Exercise brief.
Extend the review of the audio drama with Jonny Green and Sacha Dhawan below, picking up after its final sentence.

Text block.
This story featured Jonny Green and guest star Sacha Dhawan as the main stars of this story. Green has always been enjoyable as the cocksure yet vaguely inept character he is, but here, he gets a chance to shine as the lead of a story, for the first time portraying the character more vulnerably. Green plays the role as a bit horny, but also very curious about what's going on with Hasan and Deliverables. He's insistent to Riley's Ng "Gwen" that something is wrong, and eventually wins her over to his side. But all that drops to the wayside, as Green's finest moment in the series comes, as he discovers that Hasan has been cremated by "HR". It's a jarring moment, and it's well acted by Green, who projects a lot of quiet pain in his performance. Sacha Dhawan is another highlight of the cast, portraying the would-be lover of Tyler, Hasan. Dhawan's Hasan is a rather sweet character, seemingly innocent, and driven to do his job, regardless of distractions, but there's a bit of desperation in his performance that belies the big reveal about Deliverables throughout the story. It's a nuanced performance, as you can almost take it as Dhawan trying to clue listeners, and Tyler, into realizing that there's more to Deliverables than meets the eye.

Janine H Jones, in her first contribution for Big Finish, ahead of December's The War Master set, writes an interesting story about patterns and repetitions. Originally titled "Groundhog Day", Jones draws a lot of parallels with the movie of the same name, as Tyler and Hasan circle around each other in a never-ending cycle of repetition. The highlight of Jones' story is the way she crafted a "killer app" story without it coming across as corny. The mechanism for the story, the idea that the Sorvix crafted this app to try and take control of the Cardiff Rift, is a brilliant way of marrying the theme of the series, the Sorvix occupation, to a killer app story, elevating it, and avoiding your typical, cheesy stories. It's enhanced by the emotional stakes of the story, a rather sweet love story cut tragically short by the utterly apathetic Sorvix. It's the idea that they think it's a win-win situation, as they gain control of the Rift, and solve the population issues, in one fell swoop, that really hits the hardest for this story.

Listing.
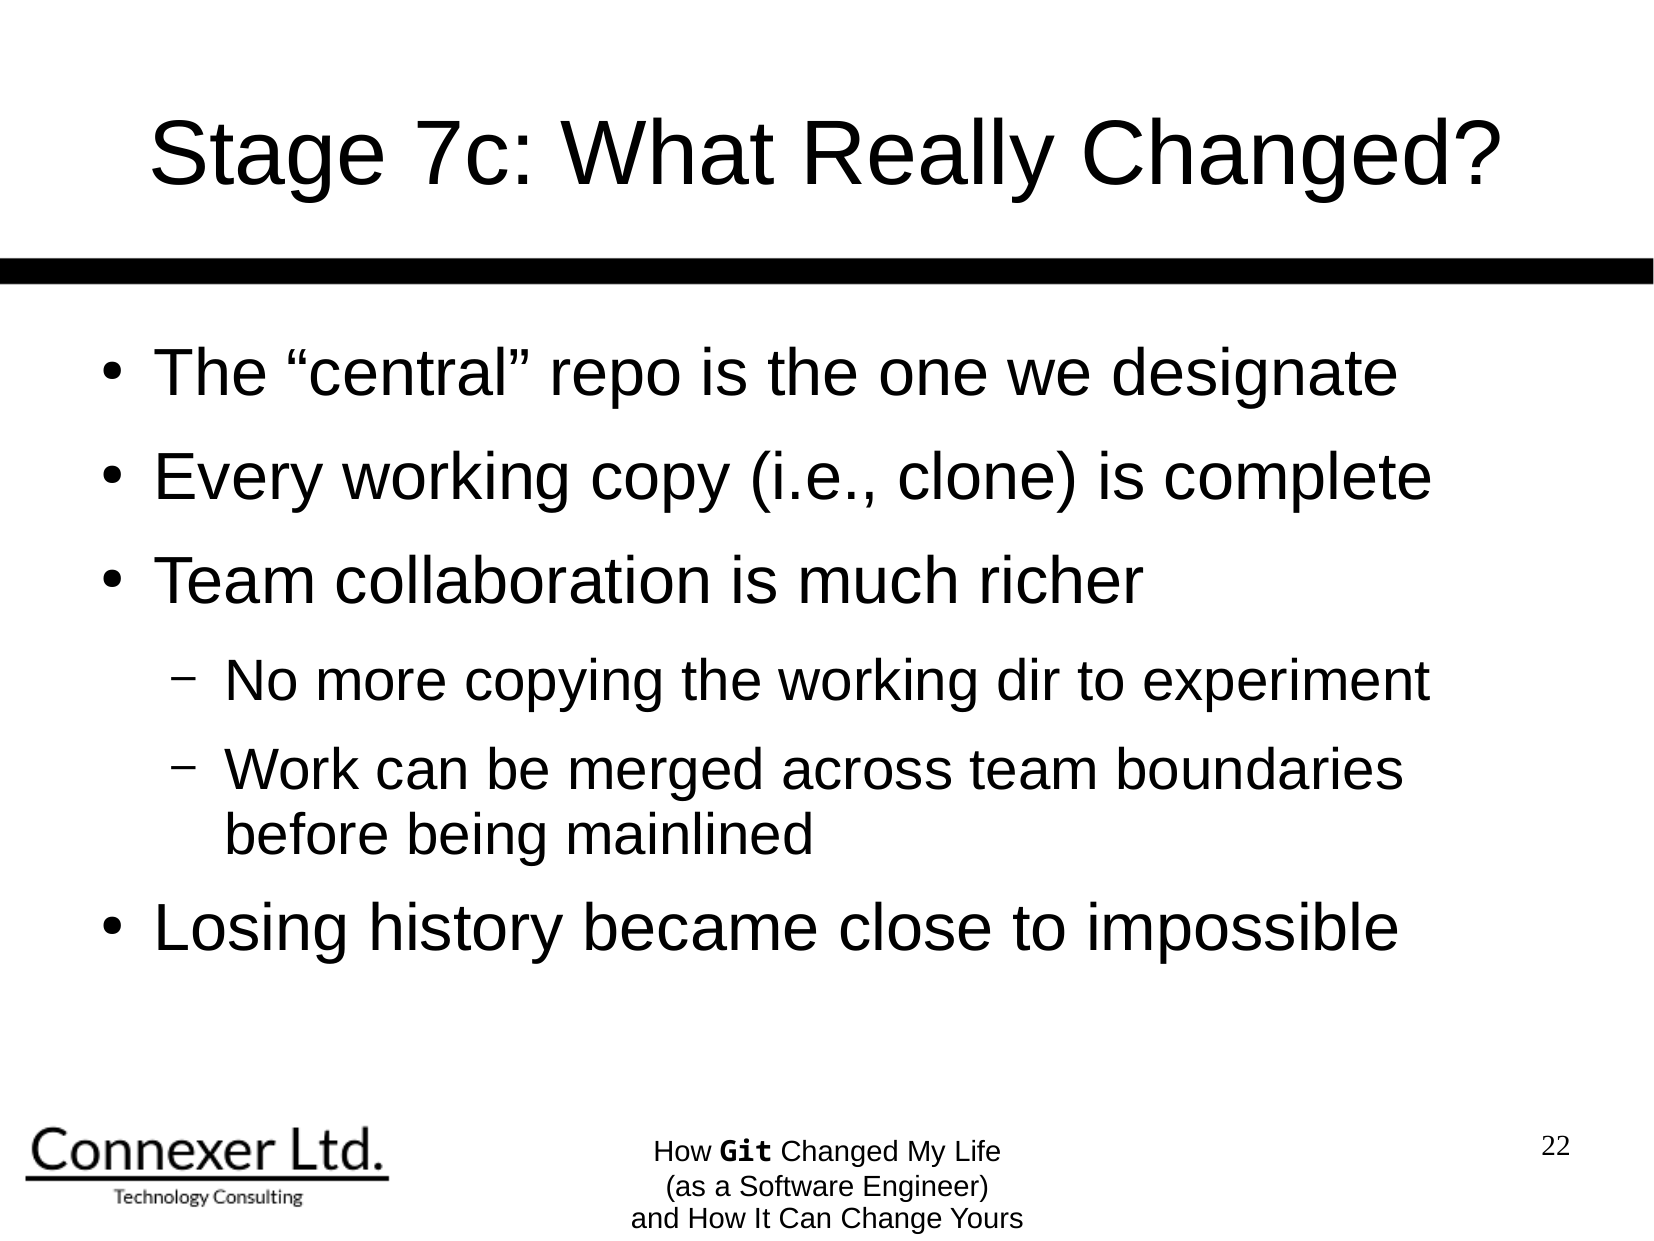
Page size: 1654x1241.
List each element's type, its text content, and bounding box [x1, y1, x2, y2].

picture [0, 0, 1654, 1241]
title Stage 7c: What Really Changed? [82, 49, 1571, 257]
list The “central” repo is the one we designate Every working copy (i.e., clone) is complete Team collaboration is much richer No more copying the working dir to experiment Work can be merged across team boundaries before being mainlined Losing history became close to impossible [82, 290, 1538, 1010]
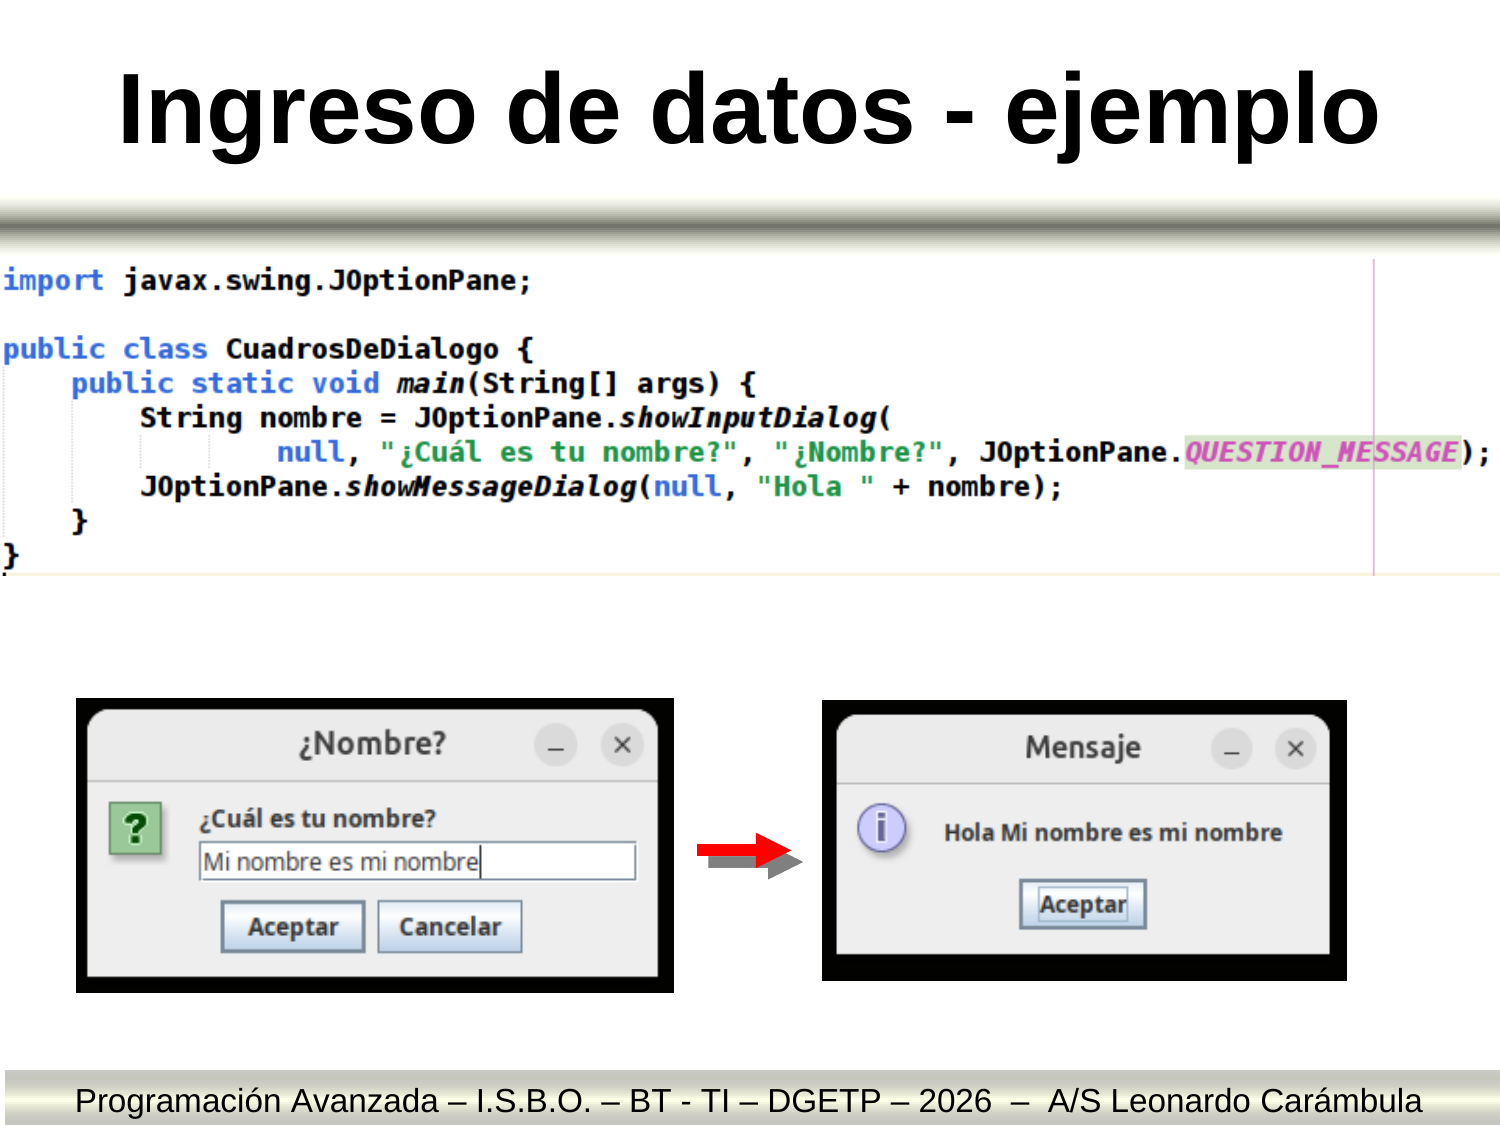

Result for this exercise.
Beyond just the rather sweet, poignant love story between the two, I really liked the development for Tyler in this story. He's often felt like a miniature Jack, but without any of the tragedy. He's always just sort of been that kind of asshole character, flirting relentlessly with everyone, but with nothing really behind it. But this story changes that, by giving Tyler a lot more depth, showing some of his motivations. While at first, he clearly just wants a quick fuck and to be done with it, he's motivated, once he realizes the irregularities, to help out and try and solve these issues. His desire to discover what is truly happening with Deliverables is admirable enough, but it's the ending, as he confronts Ro-Jedda (Rachel Atkins) about the Sorvix and their part in the Deliverables app, that really seals the deal for Tyler's development. It's a blistering attack on Ro-Jedda, made all the more horrific by her indifference and outright threat to Tyler by the end. Ro-Jedda is entirely unsympathetic as a character, and it brings out the best, and worst, in Tyler, as he tries to fight against her, but realizes that he has no way to survive without kowtowing to her demands.

I'd like to take a moment to mention the great sound design work done for this release, by Steve Foxon. Foxon, who has done a lot of sound design work for Big Finish, including much of the recent Torchwood output, does a fine job here especially. I was impressed by the work he did making Cardiff really come alive at the right times, while also making it feel artificial. I also want to mention the music work, done by Blair Mowat and Steve Wright. Mowat and Wright have done the music work for many of Big Finish's Torchwood dramas and... well, to be honest, it's all the same work, by and large. It hasn't really changed from The Conspiracy when that was released over 2 years ago. Which is fine, it works well. But it doesn't make for the most inspired soundtracks on the planet. I wish they'd shake things up a little bit here and again, but I'm guessing it'll come down to money, in the end.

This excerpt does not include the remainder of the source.